Más de la mitad de los países del mundo ha abolido la pena de muerte. Pero esto es el falso consuelo de ver la botella medio llena, porque si la miramos medio vacía, las cuentas dicen que en 2007, veinticuatro países aplicaron la pena capital. China, por supuesto, se llevó la medalla de oro olímpica, pero también subieron al podio Irán, Arabia Saudí, Pakistán y Estados Unidos. Asunto tan desagradable viene a cuento porque el 10 de octubre de 1789 se presentó en sociedad la propuesta que daría pie al más afilado de los artilugios para matar: madame Guillotina.
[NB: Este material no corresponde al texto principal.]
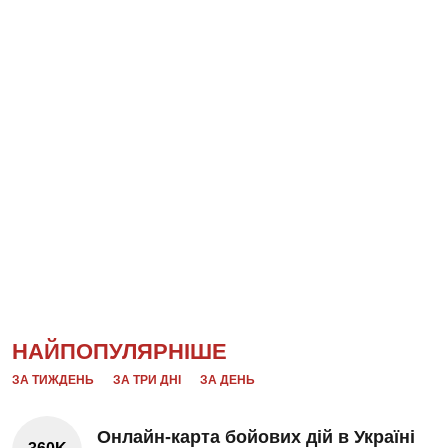
НАЙПОПУЛЯРНІШЕ
ЗА ТИЖДЕНЬ
ЗА ТРИ ДНІ
ЗА ДЕНЬ
Онлайн-карта бойових дій в Україні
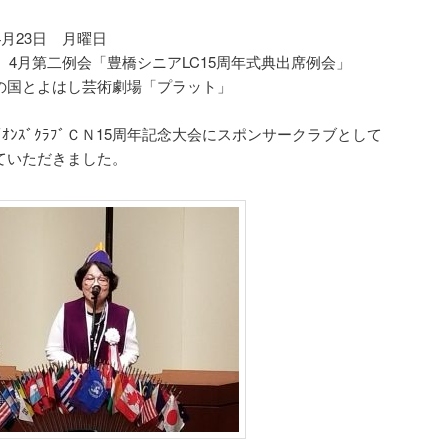
4月23日 月曜日
回 4月第二例会「豊橋シニアLC15周年式典出席例会」
の国とよはし芸術劇場「プラット」
ﾗｲｵﾝｽﾞｸﾗﾌﾞＣＮ15周年記念大会にスポンサークラブとして
ていただきました。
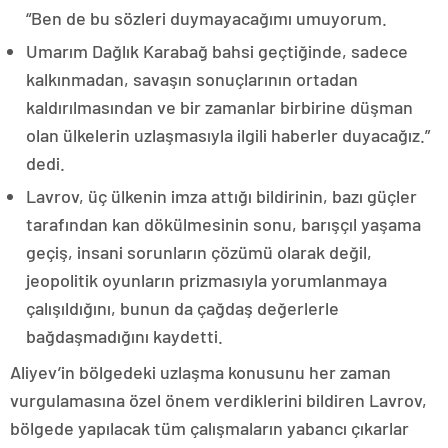
“Ben de bu sözleri duymayacağımı umuyorum.
Umarım Dağlık Karabağ bahsi geçtiğinde, sadece
kalkınmadan, savaşın sonuçlarının ortadan
kaldırılmasından ve bir zamanlar birbirine düşman
olan ülkelerin uzlaşmasıyla ilgili haberler duyacağız.”
dedi.
Lavrov, üç ülkenin imza attığı bildirinin, bazı güçler
tarafından kan dökülmesinin sonu, barışçıl yaşama
geçiş, insani sorunların çözümü olarak değil,
jeopolitik oyunların prizmasıyla yorumlanmaya
çalışıldığını, bunun da çağdaş değerlerle
bağdaşmadığını kaydetti.
Aliyev’in bölgedeki uzlaşma konusunu her zaman
vurgulamasına özel önem verdiklerini bildiren Lavrov,
bölgede yapılacak tüm çalışmaların yabancı çıkarlar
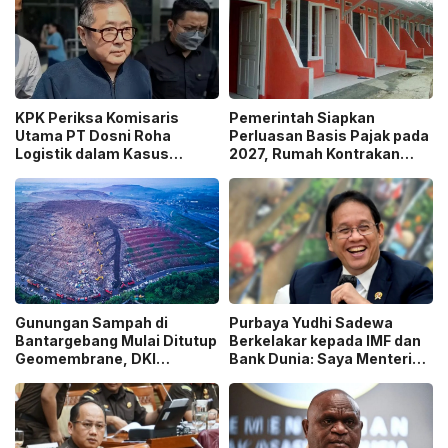
KPK Periksa Komisaris
Pemerintah Siapkan
Utama PT Dosni Roha
Perluasan Basis Pajak pada
Logistik dalam Kasus
2027, Rumah Kontrakan
Dugaan Korupsi
Masuk Potensi
Pengangkutan Bansos!
Pengawasan!
Gunungan Sampah di
Purbaya Yudhi Sadewa
Bantargebang Mulai Ditutup
Berkelakar kepada IMF dan
Geomembrane, DKI
Bank Dunia: Saya Menteri
Percepat Penghentian
Keuangan Paling Tidak
Sistem Open Dumping!
Beruntung di Dunia!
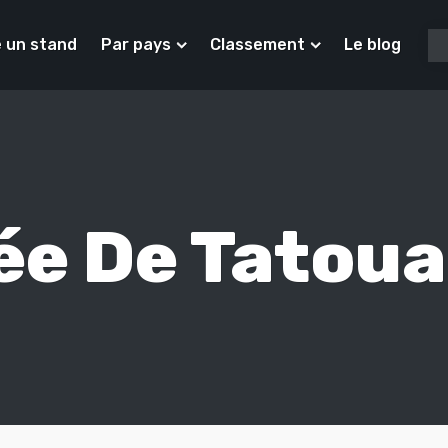
 un stand
Par pays
Classement
Le blog
ée De Tatou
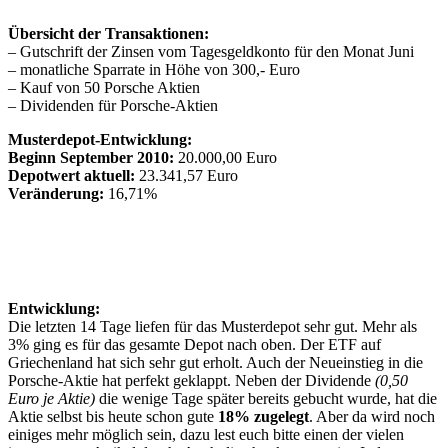
Übersicht der Transaktionen:
– Gutschrift der Zinsen vom Tagesgeldkonto für den Monat Juni
– monatliche Sparrate in Höhe von 300,- Euro
– Kauf von 50 Porsche Aktien
– Dividenden für Porsche-Aktien
Musterdepot-Entwicklung:
Beginn September 2010:
20.000,00 Euro
Depotwert aktuell:
23.341,57 Euro
Veränderung:
16,71%
Entwicklung:
Die letzten 14 Tage liefen für das Musterdepot sehr gut. Mehr als
3% ging es für das gesamte Depot nach oben. Der ETF auf
Griechenland hat sich sehr gut erholt. Auch der Neueinstieg in die
Porsche-Aktie hat perfekt geklappt. Neben der Dividende
(0,50
Euro je Aktie)
die wenige Tage später bereits gebucht wurde, hat die
Aktie selbst bis heute schon gute
18% zugelegt
. Aber da wird noch
einiges mehr möglich sein, dazu lest euch bitte einen der vielen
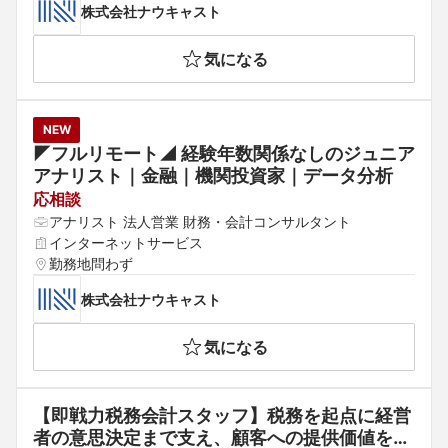
株式会社ナウキャスト
気になる
NEW
◤フルリモート◢ 経験年数関係なしのジュニア
アナリスト｜金融｜機関投資家｜データ分析
応相談
アナリスト 法人営業 財務・会計コンサルタント
インターネットサービス
勤務地問わず
株式会社ナウキャスト
気になる
【即戦力税務会計スタッフ】税務を起点に経営
者の意思決定まで支え、顧客への提供価値を広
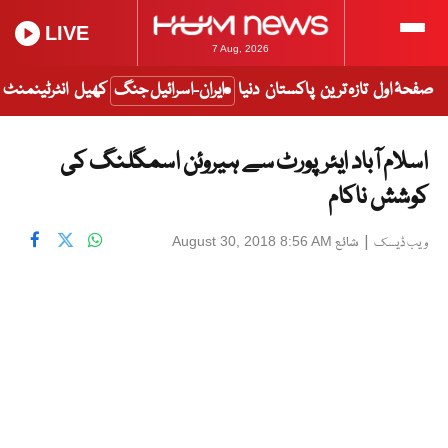
LIVE
7 Aug, 2026
صفحۂ اول
تازہ ترین
پاکستان
دنیا
ایران-اسرائیل جنگ
کھیل
انٹرٹینمنٹ
اسلام آباد ایئرپورٹ سے ہیروئن اسمگلنگ کی
کوشش ناکام
|
شائع
August 30, 2018 8:56 AM
ویب ڈیسک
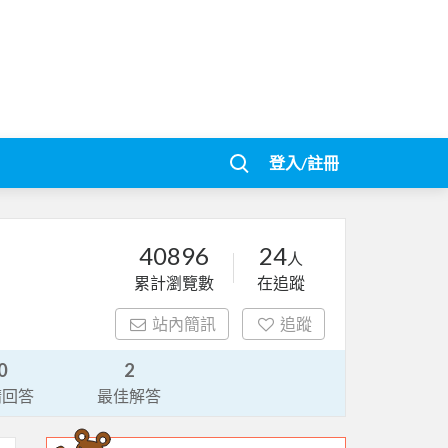
登入/註冊
40896
24
人
累計瀏覽數
在追蹤
站內簡訊
追蹤
0
2
請回答
最佳解答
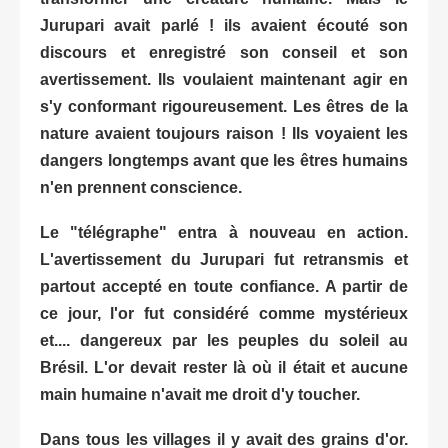
Jurupari avait parlé ! ils avaient écouté son
discours et enregistré son conseil et son
avertissement. Ils voulaient maintenant agir en
s'y conformant rigoureusement. Les êtres de la
nature avaient toujours raison ! Ils voyaient les
dangers longtemps avant que les êtres humains
n'en prennent conscience.
Le "télégraphe" entra à nouveau en action.
L'avertissement du Jurupari fut retransmis et
partout accepté en toute confiance. A partir de
ce jour, l'or fut considéré comme mystérieux
et.... dangereux par les peuples du soleil au
Brésil. L'or devait rester là où il était et aucune
main humaine n'avait me droit d'y toucher.
Dans tous les villages il y avait des grains d'or.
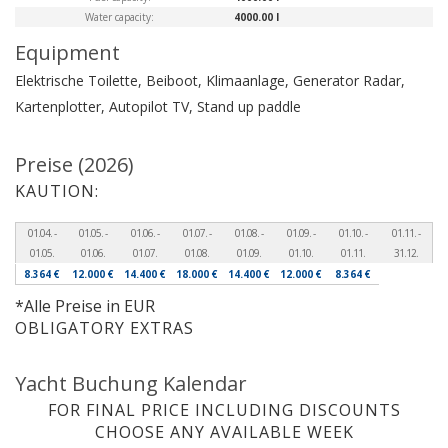
Water capacity:
4000.00 l
Equipment
Elektrische Toilette, Beiboot, Klimaanlage, Generator
Radar,
Kartenplotter, Autopilot
TV, Stand up paddle
Preise (2026)
KAUTION:
01.04. -
01.05. -
01.06. -
01.07. -
01.08. -
01.09. -
01.10. -
01.11. -
01.05.
01.06.
01.07.
01.08.
01.09.
01.10.
01.11.
31.12.
8.364 €
12.000 €
14.400 €
18.000 €
14.400 €
12.000 €
8.364 €
*Alle Preise in EUR
OBLIGATORY EXTRAS
Yacht Buchung Kalendar
FOR FINAL PRICE INCLUDING DISCOUNTS
CHOOSE ANY AVAILABLE WEEK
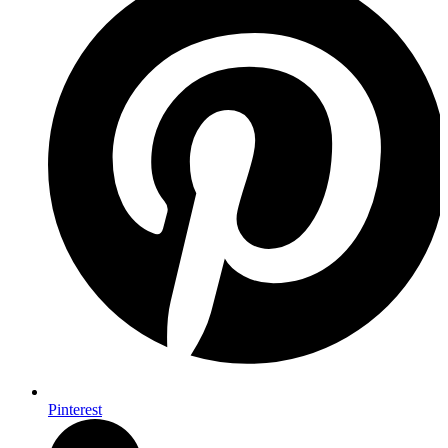
Pinterest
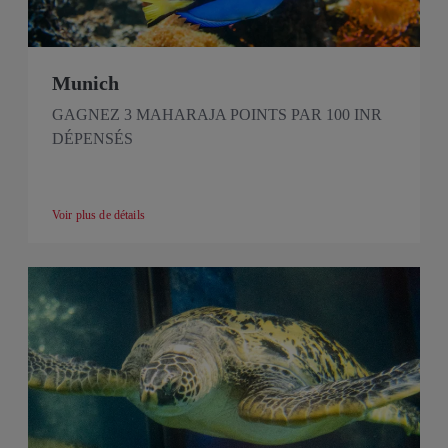
Munich
GAGNEZ 3 MAHARAJA POINTS PAR 100 INR
DÉPENSÉS
Voir plus de détails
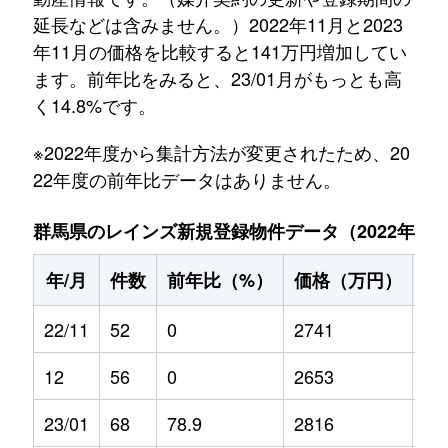
延長などは含みません。）2022年11月と2023
年11月の価格を比較すると141万円増加してい
ます。前年比をみると、23/01月がもっとも高
く14.8%です。
※2022年度から集計方法が変更されたため、20
22年度の前年比データはありません。
群馬県のレインズ新規登録物件データ（2022年11月～
年/月
件数
前年比（%）
価格（万円）
前
22/11
52
0
2741
0
12
56
0
2653
0
23/01
68
78.9
2816
14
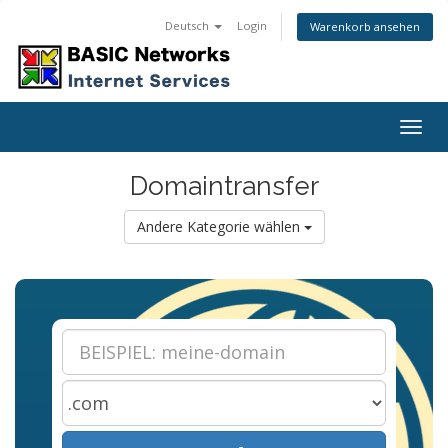
Deutsch
Login
Warenkorb ansehen
Togg
navig
Domaintransfer
Andere Kategorie wählen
La Asamblea revolucionaria francesa no hizo mucho caso aquel 10 de octubre a la propuesta del diputado del tercer estado Joseph Ignace Guillotin, y hasta tres años después no se decidieron a diseñarlo, construirlo y probarlo. El diseño correspondió al médico cirujano Antoine Louis, porque nadie mejor que un médico sabía dónde apuntar para matar a un reo sano. Pero la construcción del primer prototipo corrió a cargo de un hombre con sensibilidad: el famoso constructor de pianos alemán Tobías Schmidt. Funcionó tan bien, que le encargaron otros ochenta y tres, así que Schmidt dejó de afinar pianos y comenzó a afilar guillotinas.
El armatoste consistía en una hoja oblicua de acero, coronada por un peso de 60 kilos que caía a velocidad endiablada desde casi 3 metros de altura. La caída la frenaba el cuello del reo, sujeto por un cepo de madera. La cabeza iba a una bolsa de cuero, el cuerpo a un cesto de mimbre, y, hala, que pasara el siguiente. En la Francia revolucionaria, la guillotina contribuía a que la muerte fuera igual para todos, sin distinción de rangos. Cortaba con la misma precisión, a la altura de la cuarta cervical, el pescuezo de un burgués, un clérigo o un rey.
Francia le cogió el gusto a la guillotina, porque la hoja cayó por última vez en 1977 sobre el cuello de un reo en la prisión de Marsella.